ADORATION to the World-honored Ones (Bhagavat) 1 in all the ten quarters, who universally produce great benefits, whose wisdom is infinite and transcendent, and who save and guard [all beings].
[Adoration] to the Dharma 2 whose essence and
attributes are like the ocean, revealing to us the principle of anâtman and forming the storage of infinite merits.
[Adoration] to the congregation (samgha) of those who assiduously aspire after perfect knowledge (samyaksambodhi).
That all beings (sarvasattva) may rid themselves of doubt, become free from evil attachment, and, by the awakening of faith (çraddha), inherit Buddha-seeds, I write this Discourse. 1
46:1 There are ten appellations most commonly given to a Buddha: (1) Tathâgata (the one who thus comes, or he who has been expected and fulfils all expectations, the perfect one); (2) Arhat (the worthy one, but according to Nâgârjuna's Mahâprajñâpâramitâçâstra, Chinese translation by Kumârajîva, Vol.
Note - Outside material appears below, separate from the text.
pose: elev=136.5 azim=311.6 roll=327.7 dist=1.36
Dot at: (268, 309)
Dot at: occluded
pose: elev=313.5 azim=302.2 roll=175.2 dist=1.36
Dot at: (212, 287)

III., p. 17, one who has destroyed all enemies of evil passions, or one who is revered by gods and men, or one who will not be reborn; see also Vol. II., p. 20); (3) Samyaksambuddha (one who is perfect by enlightenment); (4) Vidyâcaranasampanna (one who is perfect in knowledge and conduct); (5) Sugata (one who goes well); (6) Lokavid (one who knows the world); (7) Anuttara (one who has no superior); (8) Purushadamyasârathi (the tamer of all beings); (9) Câstâdevâmanushyânâm (the teacher of gods and men); (10) Buddha (the enlightened one). When Lokavid and Anuttara are considered to be one title, as in the Sutra on the Ten Appellations, Bhagavat is added to make the tenth.
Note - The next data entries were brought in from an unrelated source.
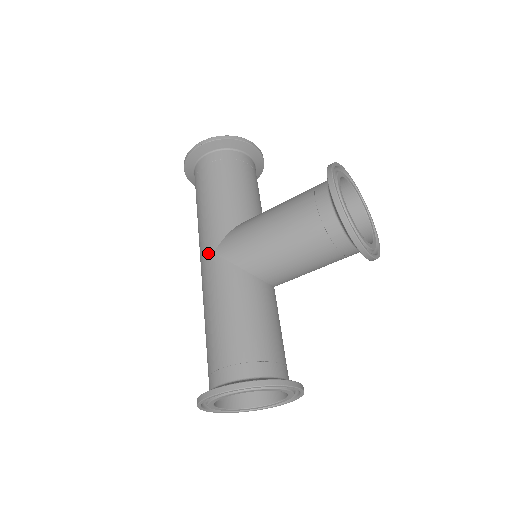
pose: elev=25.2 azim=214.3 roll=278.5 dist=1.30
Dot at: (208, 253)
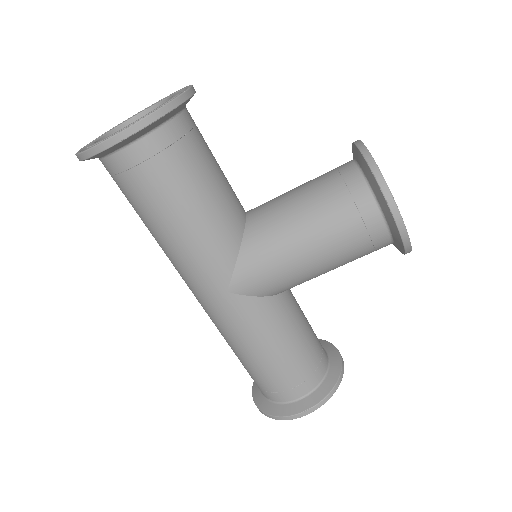
Dot at: (217, 292)
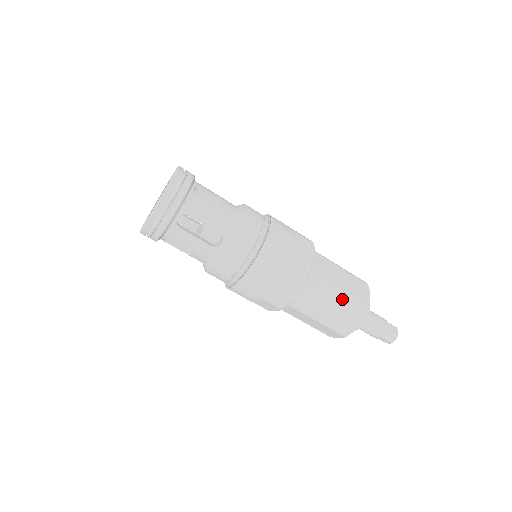
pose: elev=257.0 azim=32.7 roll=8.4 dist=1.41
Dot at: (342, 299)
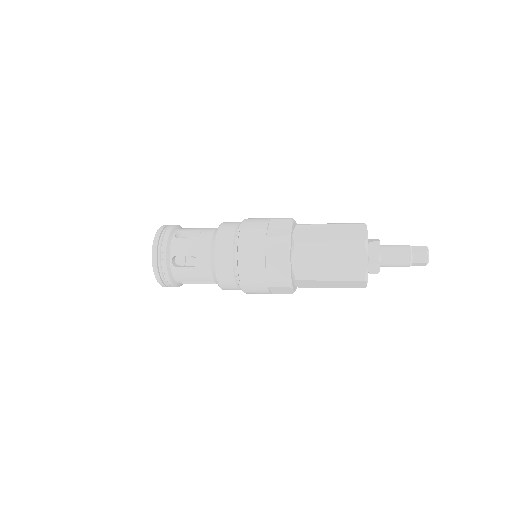
Dot at: (335, 281)
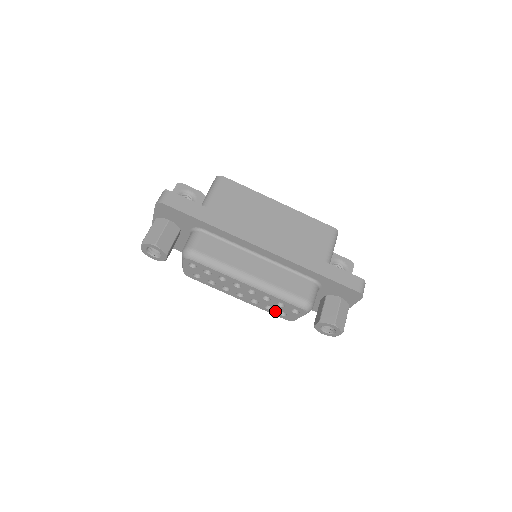
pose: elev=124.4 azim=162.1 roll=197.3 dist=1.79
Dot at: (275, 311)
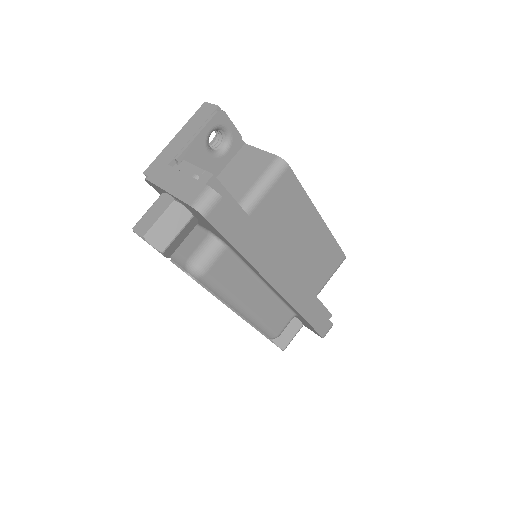
Dot at: occluded
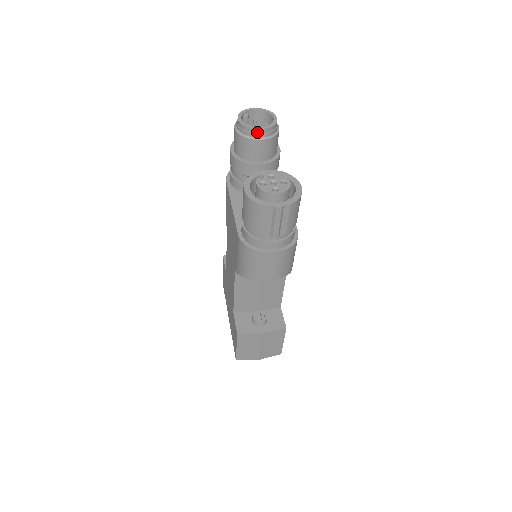
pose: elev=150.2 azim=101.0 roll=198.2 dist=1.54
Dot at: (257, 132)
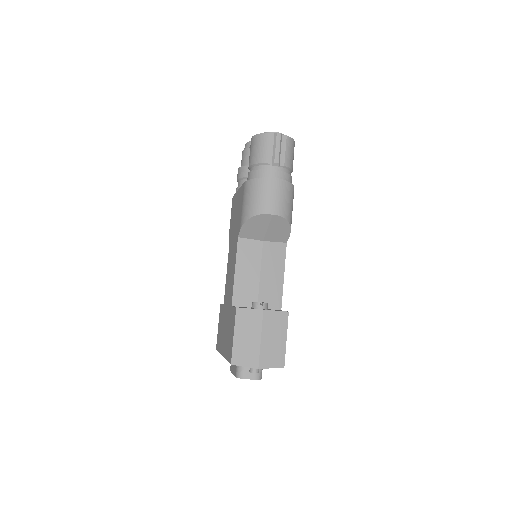
Dot at: occluded
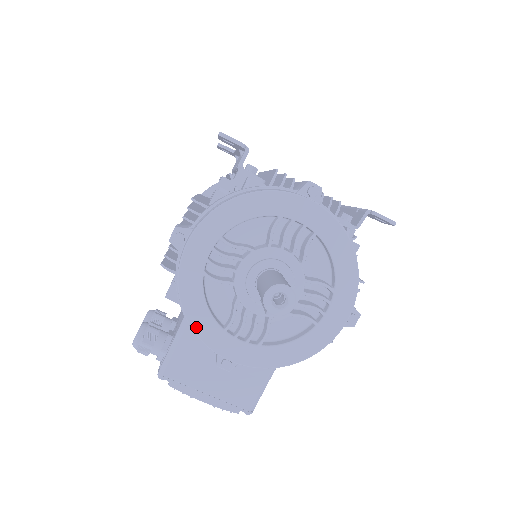
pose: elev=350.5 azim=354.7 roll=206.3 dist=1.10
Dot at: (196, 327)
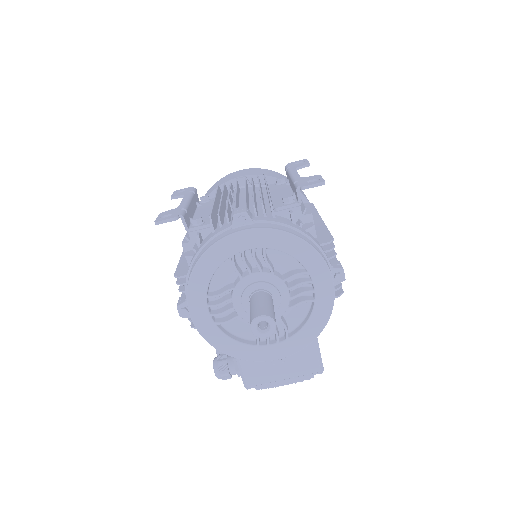
Dot at: (238, 356)
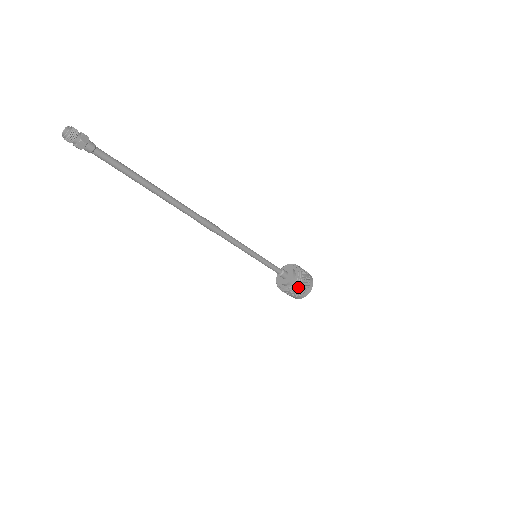
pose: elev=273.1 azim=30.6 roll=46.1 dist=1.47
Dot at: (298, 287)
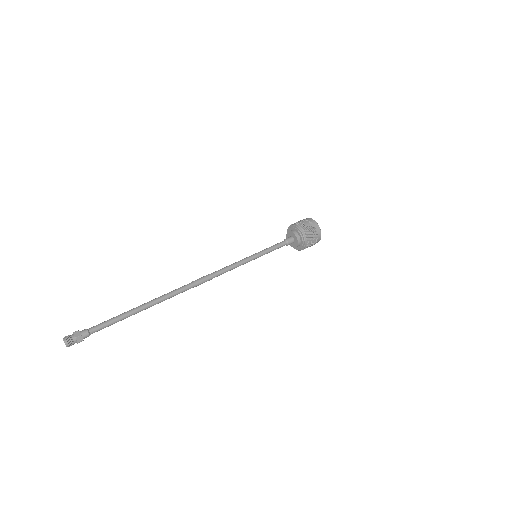
Dot at: occluded
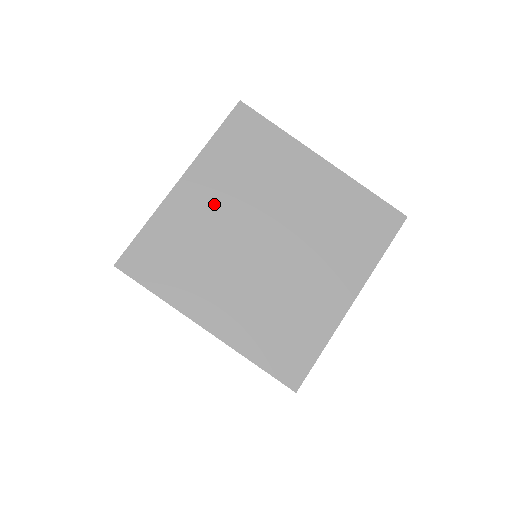
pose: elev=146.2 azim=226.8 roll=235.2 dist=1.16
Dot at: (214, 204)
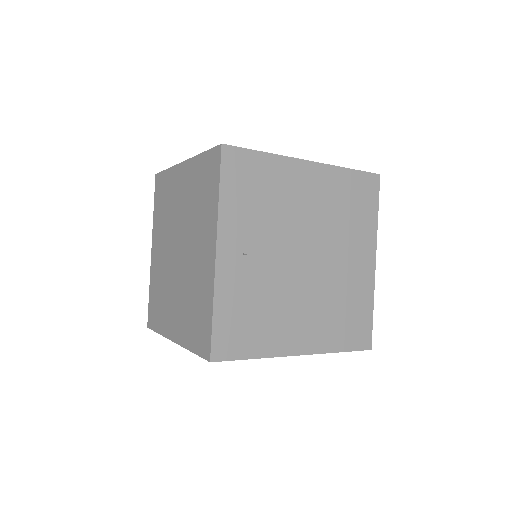
Dot at: (161, 251)
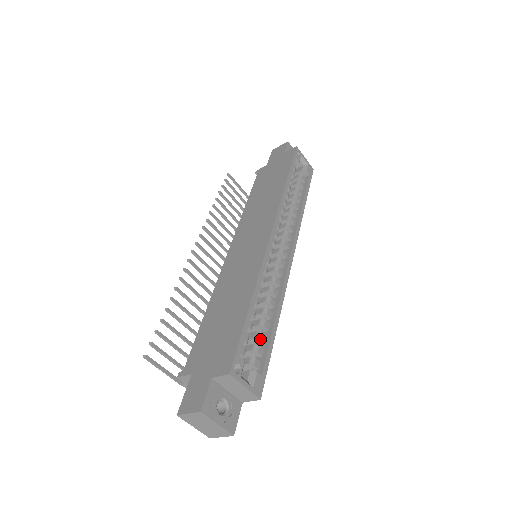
46:2 According to a general interpretation of Mahâyâna Buddhists dharma means: (1) that which exists; (2) the object of understanding. Dharma may therefore be rendered in the first sense by "object," or "thing," or "substance," or "being," including everything mental as well as physical in its broadest sense, and so sarvadharma will designate all possible existences in the universe; p. 47 while dharma in the second sense may safely be rendered by "law" or "doctrine" as generally understood by Western Buddhist scholars, to most of whom, however, the first significance of the term is strangely unknown. Max Müller fitly remarks in his introduction to the English translation of the Vajracchedîkâ, p. xiv: "Dharma in its ordinary Buddhist phraseology may be correctly rendered by law. Thus the whole teaching of Buddha is called the good law, Saddharma. But in our treatise dharma is generally used in a different sense. It means form (εῖ᾽δος) and likewise what is possessed of form, what is therefore different from other things, what is individual, in fact, what we mean by a thing or an object. This meaning has escaped most of the translators, both Oriental and Western, but if we were always to translate dharma by law, it seems to me that the whole drift of our treatise would become unintelligible." In this translation dharma is rendered sometimes by "thing," sometimes by "law," sometimes by "truth" or "doctrine," according to the context. But when it is synonymous with suchness (bhûtatathatâ), I have retained its original Sanskrit form, capitalised.
47:1 An almost similar passage is repeated in the succeeding paragraph, while it does not occur in the older translation It may be a mistake on the part of the new translation, but I have left it as it stands in the text.